Patrick Pittman on Chris Anderson
I work in a building full of extraordinary people. These people are never so excited as when they are sharing their latest discovery from the thousand or so presentations on TED Talks.
Whether it’s a scientist prodding a brain, Bill Gates releasing mosquitoes into a crowd, a demonstration of a new prosthetic arm, a printable kidney, a mapping of the multiverse, or just a magic show, we gather around laptops enthusiastically carried between offices, gasping at the possibility of ideas. We’re nerds that way.
Chris Anderson made his fortune in publishing, back when people could make their fortune in publishing (we have not, as yet, made our fortune in publishing). He grew up in Pakistan, the child of medical missionaries. After a childhood that took him through the Himalayas, Afghanistan and India, he pioneered the British computer magazine industry. In the 1980s and early 1990s his company Future Publishing was responsible for some of the biggest-selling magazines around. These were the magazines that made my unashamedly geeky childhood bookshelves sag. Around the turn of the century, after moving across the pond and cracking the American market, Chris turned his attention to a much more ambitious project: changing the world.
The TED conference had been taking place in California since the early 1980s. TED (Technology, Entertainment, Design) was, historically, a place where well-to-do entrepreneurs could gather and be inspired by revolutionary thinkers, and by each other. After Chris and his not-for-profit foundation took the reins in 2001, TED went through some remarkable changes. Over the course of a decade, it has become a stage upon which some of the world’s greatest and most innovative thinkers share their ideas and, in eighteen minutes, give the talk of their lives, to an audience of hundreds of millions.
The real revolution happened in 2006, when Chris and his team made the decision to give all of their content away, on the internet, for free. A conference which had often been described as a fascinating, elitist playground of ideas for the privileged (who could afford the several-thousand-dollar seats) became a radical force for the spread of innovation. Its audience spiralled into the hundreds of millions.

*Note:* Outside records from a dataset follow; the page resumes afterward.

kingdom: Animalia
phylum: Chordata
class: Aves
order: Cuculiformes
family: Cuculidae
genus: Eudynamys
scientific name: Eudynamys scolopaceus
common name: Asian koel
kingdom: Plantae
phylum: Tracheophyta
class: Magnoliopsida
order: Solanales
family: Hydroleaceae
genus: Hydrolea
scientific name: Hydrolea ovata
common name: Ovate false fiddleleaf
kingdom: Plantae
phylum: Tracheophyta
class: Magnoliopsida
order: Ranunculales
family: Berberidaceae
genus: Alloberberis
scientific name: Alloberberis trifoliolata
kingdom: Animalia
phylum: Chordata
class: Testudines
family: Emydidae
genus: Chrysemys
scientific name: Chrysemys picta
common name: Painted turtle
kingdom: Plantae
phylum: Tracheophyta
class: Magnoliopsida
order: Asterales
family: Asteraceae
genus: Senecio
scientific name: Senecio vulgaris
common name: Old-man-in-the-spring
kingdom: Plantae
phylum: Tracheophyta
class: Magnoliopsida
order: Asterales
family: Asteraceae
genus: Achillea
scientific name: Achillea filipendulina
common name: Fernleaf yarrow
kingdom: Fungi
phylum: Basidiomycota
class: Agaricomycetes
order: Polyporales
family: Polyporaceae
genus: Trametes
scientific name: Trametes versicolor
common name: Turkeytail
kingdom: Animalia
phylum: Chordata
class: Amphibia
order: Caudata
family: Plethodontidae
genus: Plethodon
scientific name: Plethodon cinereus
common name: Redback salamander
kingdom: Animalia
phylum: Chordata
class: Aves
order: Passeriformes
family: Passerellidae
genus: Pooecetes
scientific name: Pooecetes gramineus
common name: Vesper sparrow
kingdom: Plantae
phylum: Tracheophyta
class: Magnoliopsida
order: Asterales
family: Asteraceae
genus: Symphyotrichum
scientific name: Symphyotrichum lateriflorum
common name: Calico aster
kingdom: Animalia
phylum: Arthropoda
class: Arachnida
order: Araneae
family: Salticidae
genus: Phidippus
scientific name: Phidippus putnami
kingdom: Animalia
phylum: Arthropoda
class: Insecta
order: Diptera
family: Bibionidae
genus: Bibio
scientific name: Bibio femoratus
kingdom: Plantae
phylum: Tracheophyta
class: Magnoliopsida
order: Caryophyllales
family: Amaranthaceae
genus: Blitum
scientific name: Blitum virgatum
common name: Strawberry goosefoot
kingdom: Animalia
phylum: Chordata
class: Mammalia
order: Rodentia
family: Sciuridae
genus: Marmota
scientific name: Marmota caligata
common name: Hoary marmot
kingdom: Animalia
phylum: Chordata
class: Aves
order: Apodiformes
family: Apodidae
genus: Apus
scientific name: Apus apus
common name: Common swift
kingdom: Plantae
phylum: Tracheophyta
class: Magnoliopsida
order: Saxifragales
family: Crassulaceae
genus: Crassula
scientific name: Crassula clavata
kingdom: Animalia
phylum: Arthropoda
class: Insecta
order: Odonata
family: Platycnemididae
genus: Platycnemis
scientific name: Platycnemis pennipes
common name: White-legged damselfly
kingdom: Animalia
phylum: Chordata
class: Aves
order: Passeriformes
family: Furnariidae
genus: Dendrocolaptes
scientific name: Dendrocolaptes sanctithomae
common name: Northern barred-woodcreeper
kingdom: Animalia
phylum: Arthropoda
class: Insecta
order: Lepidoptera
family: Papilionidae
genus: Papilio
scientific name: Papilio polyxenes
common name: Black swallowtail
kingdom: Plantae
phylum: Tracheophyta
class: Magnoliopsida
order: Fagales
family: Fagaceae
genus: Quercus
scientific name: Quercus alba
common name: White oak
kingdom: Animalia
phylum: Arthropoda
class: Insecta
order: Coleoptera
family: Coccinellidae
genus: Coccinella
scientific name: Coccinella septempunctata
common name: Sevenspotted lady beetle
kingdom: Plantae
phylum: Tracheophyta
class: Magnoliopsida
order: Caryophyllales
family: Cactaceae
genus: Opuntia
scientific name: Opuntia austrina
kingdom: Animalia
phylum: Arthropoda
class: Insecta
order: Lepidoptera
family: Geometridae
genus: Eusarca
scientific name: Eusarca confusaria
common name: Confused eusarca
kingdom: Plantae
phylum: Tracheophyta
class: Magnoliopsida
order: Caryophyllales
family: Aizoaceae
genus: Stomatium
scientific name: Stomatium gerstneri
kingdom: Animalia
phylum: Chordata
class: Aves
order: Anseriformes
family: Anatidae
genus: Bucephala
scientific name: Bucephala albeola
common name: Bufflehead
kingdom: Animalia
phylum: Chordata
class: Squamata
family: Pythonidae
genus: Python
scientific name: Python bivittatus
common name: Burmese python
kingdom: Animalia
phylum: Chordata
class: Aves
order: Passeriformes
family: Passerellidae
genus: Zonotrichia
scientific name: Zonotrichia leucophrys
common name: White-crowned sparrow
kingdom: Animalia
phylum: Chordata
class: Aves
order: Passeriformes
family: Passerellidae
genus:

In 2008, the conference spread its tentacles further into the grassroots with the launch of TEDx, a brand and toolkit for community-organised conferences staged around the world with the endorsement of central command. There are now several hundred TEDx conferences taking place every year, run by volunteers and attended by thousands.
TED has grown from a conference into a movement of ideas. Chris has come to believe that the power to share video online may well become one of the most important innovations in human history, up there with Gutenberg. As we attempted to speak on Skype, and I took in the pixelated bookshelves of TED’s New York offices, we grappled with disappearing sound and stuttering video, leading me to believe we may be a way off of that ideal. But Chris’s enthusiasm and world-changing fervour can’t be quelled by the simple limitations of the technology we have—the future is just around the corner.